# WHAT YOU ARE ASKED TO DO
Each line in the records below that has the word "across" should be copied.

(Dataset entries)
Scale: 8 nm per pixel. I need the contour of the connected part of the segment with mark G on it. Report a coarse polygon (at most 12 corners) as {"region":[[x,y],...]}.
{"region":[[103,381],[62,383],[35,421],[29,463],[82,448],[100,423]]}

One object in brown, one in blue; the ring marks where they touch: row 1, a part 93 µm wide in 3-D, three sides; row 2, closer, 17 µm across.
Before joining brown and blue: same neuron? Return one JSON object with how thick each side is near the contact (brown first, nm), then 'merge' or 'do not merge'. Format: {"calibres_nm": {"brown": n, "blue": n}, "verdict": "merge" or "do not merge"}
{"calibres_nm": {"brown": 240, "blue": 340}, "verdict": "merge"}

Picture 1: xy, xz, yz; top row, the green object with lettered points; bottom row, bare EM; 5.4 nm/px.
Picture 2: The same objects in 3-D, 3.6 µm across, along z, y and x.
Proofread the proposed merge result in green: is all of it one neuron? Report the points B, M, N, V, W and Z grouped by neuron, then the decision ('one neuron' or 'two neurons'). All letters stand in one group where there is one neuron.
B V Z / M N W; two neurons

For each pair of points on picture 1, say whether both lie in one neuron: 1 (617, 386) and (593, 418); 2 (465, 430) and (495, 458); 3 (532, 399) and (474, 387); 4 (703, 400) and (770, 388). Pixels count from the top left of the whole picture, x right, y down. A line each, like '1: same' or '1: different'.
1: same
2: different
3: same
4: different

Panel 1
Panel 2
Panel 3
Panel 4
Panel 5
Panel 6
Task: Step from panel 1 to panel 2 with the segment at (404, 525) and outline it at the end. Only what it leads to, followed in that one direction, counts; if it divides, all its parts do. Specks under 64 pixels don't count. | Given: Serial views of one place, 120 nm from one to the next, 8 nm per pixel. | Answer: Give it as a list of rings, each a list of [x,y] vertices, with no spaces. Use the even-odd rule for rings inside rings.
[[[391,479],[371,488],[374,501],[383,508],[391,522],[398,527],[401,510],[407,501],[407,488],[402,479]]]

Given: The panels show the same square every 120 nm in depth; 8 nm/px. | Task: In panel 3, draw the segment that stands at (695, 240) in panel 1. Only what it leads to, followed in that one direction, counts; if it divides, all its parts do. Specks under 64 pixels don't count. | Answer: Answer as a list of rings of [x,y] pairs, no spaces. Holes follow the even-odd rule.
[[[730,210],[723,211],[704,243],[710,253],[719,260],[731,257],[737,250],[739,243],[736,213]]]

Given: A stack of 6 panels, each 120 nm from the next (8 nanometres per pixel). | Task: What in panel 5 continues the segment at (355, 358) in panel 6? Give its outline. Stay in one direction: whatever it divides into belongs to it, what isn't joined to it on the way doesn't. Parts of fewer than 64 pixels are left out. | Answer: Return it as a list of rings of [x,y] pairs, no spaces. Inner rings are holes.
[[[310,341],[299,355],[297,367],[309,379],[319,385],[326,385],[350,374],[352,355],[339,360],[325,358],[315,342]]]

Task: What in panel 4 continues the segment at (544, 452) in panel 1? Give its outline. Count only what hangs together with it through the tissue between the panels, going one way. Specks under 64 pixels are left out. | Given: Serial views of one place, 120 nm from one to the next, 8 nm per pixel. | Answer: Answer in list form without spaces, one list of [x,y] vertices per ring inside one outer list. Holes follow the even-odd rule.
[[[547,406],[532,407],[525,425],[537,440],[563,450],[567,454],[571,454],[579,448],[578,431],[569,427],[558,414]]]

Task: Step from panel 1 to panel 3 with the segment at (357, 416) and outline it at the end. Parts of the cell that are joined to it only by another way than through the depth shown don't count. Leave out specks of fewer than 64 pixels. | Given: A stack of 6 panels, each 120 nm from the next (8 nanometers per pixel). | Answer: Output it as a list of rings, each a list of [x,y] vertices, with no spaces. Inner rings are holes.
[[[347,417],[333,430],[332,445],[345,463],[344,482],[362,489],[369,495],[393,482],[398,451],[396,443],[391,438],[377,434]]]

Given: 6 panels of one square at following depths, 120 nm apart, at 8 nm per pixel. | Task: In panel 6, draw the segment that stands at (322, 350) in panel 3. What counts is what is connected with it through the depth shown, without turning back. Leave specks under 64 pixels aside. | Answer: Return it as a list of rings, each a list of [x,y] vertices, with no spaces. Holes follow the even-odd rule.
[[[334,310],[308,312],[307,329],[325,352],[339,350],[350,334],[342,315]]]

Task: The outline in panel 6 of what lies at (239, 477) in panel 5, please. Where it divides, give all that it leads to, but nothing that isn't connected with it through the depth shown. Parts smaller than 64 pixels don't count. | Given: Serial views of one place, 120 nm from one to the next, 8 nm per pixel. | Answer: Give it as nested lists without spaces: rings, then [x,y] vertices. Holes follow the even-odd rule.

# RESULT FOR THIS EXERCISE
One object in brown, one in blue; the ring marks where they touch: row 1, a part 93 µm wide in 3-D, three sides; row 2, closer, 17 µm across.
Picture 2: The same objects in 3-D, 3.6 µm across, along z, y and x.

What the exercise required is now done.